The Schuldenbremse also treats all fiscal expenditure the same and as such is blind to public investment needs in general and in particular to the immense investments required to achieve the necessary energy transition. For example, the cost of moving away from coal alone is estimated to be in the range of €40 billion by 2038. But when the German government put together its “climate package” in September, it showed no sign of reconsidering either its political commitment to a balanced budget or the debt rule.

It is shocking that politicians would choose the appearance of fiscal sustainability over the very possibility of sustainable life on earth. At a minimum, fiscal policy should introduce a golden rule to protect public sector investments and, even more importantly, a green rule to ensure that climate mitigation and energy transition policies never get abandoned for an elusive debt reduction objective.

What is more, it is striking that in Germany fiscal rules are not only applicable to the federal government in Berlin, but also to the 16 federal states (the laender). Indeed, the Schuldenbremse was as much a reform of German federalism―with the explicit objective of centralizing more economic and political powers in the hands of the federal government―as it was a fiscal rule. One motivation for the centralization was to reduce the transfers from the federal government to the states. But more fundamentally, centralization was an effort to reduce the tensions between “rich” and “poor” states regarding transfers. The illusion persist that each state could stand on its own feet provided it kept its house in order.

This illusion ignores the fundamental workings of economic agglomeration: without transfers economic regions will diverge, provoking political disruption. Indeed, the very foundation of Germany’s unity is the solidarity between its more dynamic and less advanced regions. A federation that attempts to operate in violation of this fundamental solidarity principle is doomed to fail. This is the central reason why the Schuldenbremse in its current form will have to go.
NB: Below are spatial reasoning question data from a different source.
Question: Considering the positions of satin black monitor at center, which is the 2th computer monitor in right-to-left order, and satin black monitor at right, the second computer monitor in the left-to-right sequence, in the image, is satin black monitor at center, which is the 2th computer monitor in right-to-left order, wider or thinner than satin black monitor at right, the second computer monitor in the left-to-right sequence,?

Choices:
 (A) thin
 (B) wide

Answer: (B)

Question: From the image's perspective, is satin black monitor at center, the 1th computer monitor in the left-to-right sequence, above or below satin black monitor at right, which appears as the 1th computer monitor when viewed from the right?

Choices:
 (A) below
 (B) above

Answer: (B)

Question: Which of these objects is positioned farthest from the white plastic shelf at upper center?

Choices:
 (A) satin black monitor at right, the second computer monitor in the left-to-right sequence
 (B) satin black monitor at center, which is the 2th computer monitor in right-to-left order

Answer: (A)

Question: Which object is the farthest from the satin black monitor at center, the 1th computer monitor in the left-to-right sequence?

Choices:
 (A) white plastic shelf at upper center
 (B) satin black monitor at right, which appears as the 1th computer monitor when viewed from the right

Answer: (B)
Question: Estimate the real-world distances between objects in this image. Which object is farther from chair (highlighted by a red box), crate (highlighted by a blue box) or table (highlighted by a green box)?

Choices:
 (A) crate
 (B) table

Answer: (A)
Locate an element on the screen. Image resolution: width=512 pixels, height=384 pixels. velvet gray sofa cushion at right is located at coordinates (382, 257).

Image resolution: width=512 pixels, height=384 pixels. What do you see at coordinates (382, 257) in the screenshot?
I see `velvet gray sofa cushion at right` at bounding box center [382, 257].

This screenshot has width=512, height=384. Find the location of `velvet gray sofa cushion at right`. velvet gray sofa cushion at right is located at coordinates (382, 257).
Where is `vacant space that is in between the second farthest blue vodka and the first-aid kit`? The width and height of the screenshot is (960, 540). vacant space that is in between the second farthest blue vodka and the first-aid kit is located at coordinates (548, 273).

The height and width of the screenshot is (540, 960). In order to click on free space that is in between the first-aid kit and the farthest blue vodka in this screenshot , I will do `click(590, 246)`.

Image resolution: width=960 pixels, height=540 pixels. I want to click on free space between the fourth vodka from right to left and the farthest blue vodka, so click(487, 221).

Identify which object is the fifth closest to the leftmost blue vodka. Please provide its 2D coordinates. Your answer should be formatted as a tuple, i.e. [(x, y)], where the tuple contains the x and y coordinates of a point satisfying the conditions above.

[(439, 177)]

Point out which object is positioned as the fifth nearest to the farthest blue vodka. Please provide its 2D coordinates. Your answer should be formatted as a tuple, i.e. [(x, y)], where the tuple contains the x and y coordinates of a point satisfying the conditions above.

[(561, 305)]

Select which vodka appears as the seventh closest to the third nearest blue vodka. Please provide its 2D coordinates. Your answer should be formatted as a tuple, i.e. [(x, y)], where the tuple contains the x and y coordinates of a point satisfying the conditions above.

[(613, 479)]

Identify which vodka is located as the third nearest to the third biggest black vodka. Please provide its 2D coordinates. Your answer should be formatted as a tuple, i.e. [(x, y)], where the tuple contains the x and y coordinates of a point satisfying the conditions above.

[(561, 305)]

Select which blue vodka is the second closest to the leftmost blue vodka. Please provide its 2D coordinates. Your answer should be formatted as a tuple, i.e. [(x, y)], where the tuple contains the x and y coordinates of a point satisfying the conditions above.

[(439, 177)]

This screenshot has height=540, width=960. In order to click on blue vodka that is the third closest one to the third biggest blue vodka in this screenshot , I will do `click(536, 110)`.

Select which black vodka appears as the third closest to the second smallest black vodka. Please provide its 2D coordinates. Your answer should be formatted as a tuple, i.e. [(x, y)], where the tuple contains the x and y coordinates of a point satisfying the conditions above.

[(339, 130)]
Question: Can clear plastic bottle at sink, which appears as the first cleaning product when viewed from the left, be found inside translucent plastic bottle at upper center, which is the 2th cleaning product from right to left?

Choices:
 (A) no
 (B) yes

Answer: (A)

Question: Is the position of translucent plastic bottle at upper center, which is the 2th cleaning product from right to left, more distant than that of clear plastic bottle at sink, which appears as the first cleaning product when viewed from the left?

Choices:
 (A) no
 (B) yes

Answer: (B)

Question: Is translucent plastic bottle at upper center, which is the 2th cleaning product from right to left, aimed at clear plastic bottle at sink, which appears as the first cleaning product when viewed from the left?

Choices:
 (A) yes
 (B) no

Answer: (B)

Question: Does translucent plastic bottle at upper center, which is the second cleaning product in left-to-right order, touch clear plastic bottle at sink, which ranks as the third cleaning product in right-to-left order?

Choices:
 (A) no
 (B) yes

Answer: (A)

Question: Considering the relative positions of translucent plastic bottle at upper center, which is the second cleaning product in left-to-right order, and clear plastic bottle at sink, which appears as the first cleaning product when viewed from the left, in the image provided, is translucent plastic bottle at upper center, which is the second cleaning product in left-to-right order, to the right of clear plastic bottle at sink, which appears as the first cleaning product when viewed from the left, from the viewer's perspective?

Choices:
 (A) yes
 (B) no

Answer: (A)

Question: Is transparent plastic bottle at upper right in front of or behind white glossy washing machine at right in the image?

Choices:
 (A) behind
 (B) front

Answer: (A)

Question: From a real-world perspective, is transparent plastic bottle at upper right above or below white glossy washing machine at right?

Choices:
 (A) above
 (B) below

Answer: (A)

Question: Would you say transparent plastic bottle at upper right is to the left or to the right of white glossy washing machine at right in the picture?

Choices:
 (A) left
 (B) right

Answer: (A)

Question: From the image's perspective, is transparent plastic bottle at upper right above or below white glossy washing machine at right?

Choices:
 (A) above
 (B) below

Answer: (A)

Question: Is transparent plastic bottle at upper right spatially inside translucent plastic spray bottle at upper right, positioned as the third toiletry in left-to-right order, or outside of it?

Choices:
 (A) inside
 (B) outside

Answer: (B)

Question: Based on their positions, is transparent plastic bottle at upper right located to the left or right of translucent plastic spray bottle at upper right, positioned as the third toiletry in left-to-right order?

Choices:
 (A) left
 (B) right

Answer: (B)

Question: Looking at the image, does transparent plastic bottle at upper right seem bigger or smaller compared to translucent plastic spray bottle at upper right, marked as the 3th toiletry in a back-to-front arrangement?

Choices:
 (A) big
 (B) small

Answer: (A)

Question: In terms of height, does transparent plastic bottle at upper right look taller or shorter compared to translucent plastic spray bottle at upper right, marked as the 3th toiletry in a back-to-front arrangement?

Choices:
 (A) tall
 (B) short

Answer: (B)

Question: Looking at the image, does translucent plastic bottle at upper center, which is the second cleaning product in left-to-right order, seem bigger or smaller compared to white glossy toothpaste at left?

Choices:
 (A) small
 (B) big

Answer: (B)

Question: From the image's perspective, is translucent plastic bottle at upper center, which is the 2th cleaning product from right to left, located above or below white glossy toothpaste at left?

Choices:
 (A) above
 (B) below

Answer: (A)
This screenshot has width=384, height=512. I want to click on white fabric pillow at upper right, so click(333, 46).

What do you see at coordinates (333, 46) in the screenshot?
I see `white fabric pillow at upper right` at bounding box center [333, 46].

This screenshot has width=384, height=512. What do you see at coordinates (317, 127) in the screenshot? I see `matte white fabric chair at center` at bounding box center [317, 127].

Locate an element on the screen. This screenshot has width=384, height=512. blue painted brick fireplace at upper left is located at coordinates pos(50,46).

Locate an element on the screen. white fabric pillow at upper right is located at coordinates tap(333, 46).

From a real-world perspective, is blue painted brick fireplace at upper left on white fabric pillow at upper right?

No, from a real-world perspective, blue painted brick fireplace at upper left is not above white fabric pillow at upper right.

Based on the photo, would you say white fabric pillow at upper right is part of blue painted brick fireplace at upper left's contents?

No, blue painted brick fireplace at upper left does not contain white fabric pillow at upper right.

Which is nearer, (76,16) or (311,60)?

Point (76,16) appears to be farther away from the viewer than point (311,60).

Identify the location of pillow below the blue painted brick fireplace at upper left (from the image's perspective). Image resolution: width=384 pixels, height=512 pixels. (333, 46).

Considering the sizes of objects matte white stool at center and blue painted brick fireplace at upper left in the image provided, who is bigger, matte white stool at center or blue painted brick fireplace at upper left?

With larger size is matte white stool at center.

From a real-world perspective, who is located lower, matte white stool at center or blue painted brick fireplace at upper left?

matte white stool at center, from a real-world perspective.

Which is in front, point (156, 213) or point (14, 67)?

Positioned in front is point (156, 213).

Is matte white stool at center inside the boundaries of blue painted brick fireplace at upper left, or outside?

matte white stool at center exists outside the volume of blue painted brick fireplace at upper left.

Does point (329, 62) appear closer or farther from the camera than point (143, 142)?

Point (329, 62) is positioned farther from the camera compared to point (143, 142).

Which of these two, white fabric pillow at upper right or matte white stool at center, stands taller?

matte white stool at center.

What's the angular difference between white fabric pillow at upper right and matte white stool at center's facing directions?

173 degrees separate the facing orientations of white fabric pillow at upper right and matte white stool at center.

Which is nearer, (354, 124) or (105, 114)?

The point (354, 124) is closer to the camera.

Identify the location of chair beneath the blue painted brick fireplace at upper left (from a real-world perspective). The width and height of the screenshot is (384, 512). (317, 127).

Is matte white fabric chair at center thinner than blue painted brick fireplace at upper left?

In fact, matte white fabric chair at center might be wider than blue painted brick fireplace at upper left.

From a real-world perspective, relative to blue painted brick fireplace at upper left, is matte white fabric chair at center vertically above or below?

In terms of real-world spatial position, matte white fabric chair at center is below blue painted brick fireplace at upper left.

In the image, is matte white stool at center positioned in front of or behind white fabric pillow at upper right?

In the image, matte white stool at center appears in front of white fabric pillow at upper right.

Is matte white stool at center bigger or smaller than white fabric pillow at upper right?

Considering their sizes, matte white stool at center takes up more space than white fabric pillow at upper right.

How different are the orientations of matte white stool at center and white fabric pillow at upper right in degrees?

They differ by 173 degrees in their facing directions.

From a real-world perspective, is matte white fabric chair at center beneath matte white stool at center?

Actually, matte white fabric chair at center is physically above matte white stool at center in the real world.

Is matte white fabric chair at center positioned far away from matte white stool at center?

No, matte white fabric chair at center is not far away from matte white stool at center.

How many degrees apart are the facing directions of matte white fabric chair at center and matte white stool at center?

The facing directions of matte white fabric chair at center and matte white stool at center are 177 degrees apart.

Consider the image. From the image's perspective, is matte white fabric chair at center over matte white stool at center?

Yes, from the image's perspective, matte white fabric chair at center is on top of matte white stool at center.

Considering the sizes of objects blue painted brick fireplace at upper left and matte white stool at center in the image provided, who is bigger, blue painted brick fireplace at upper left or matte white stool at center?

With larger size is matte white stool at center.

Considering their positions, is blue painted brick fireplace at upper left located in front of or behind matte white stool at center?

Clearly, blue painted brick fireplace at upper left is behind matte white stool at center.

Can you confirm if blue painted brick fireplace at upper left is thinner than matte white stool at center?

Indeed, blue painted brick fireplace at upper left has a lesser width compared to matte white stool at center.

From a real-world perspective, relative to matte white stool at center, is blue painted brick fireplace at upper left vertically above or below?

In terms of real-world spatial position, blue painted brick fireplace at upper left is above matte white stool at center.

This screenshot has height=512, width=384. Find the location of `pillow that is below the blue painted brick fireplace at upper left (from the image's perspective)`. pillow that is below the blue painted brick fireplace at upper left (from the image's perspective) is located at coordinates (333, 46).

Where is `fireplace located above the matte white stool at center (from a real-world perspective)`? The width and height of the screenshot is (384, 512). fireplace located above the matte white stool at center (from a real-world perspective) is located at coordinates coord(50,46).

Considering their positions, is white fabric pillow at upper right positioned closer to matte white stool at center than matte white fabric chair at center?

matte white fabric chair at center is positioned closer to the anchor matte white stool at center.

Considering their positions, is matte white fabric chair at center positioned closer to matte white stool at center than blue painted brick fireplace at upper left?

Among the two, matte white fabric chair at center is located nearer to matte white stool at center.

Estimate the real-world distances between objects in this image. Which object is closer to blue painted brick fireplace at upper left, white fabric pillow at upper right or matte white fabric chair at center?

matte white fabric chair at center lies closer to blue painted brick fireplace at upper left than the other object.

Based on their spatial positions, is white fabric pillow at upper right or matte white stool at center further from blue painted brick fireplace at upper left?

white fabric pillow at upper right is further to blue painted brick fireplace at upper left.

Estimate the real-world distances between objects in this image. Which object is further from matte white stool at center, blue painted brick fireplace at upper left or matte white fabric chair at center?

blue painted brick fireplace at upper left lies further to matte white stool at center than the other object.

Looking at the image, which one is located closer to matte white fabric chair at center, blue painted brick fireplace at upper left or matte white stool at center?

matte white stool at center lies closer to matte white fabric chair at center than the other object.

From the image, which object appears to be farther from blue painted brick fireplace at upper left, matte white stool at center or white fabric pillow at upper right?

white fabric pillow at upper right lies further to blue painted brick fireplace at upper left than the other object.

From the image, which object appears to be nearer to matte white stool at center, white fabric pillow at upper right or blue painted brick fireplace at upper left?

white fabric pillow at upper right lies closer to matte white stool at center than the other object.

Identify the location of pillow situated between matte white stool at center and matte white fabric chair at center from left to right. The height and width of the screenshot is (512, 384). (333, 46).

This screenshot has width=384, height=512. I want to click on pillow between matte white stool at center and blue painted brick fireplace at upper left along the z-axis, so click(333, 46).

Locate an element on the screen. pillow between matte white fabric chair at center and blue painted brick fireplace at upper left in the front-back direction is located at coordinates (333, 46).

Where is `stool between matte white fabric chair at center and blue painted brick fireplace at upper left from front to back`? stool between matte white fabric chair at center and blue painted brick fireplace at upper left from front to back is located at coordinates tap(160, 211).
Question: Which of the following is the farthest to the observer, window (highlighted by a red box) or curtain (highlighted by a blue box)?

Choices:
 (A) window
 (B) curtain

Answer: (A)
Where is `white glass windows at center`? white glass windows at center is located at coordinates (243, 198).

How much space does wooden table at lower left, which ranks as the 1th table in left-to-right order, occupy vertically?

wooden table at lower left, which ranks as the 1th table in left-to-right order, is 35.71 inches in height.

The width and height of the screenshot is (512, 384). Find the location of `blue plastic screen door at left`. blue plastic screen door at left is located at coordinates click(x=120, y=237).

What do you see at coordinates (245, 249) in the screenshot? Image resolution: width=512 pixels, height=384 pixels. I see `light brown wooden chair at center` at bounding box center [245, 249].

In fact, lawmakers have already started discretely rewriting the Schuldenbremse, for example with the Constitutional reform of 2017 which (i) basically renewed the Laenderfinanzausgleich by allowing transfers (potentially permanent) to Saarland, Bremen, and Berlin implicitly acknowledging that they won’t be capable of meeting the balanced balance budget rule in 2020 and thereafter; (ii) extending the outsourcing of autobahn and other infrastructure (from 2020 onward the domain of the government in Berlin) to public-private partnerships so as to optically limit the debt of the federal government and the laender. Another example of such a work-around would be Economy Minister Peter Altmaier’s proposal to set up a Citizens’ Climate Foundation to finance green initiative without breaking federal debt rules. Each of these amount to stealthily undermining the “debt break” rules rather than opening a debate about its reform.

Time for an Honest Debate

This is not the economic and political debate that the German and indeed the European public deserves. The current approach of preaching the status quo and reforming by stealth risks obfuscating much-needed changes in economic policy and obscuring an essential aspect of it from oversight by the Bundestag. This is endangering both Germany’s prosperity and democracy.

Living the “debt brake” lie is also holding back a critical debate about fiscal rules and governance in the eurozone. Indeed, so long as a proper discussion about fiscal federalism in Germany is lacking, we are unlikely to have an informed debate about fiscal union in Europe. If Germany cannot accept the principles of stabilization and transfers inside its own federation, it won’t accept them in the European monetary union. For Europe to go forward, this has to change.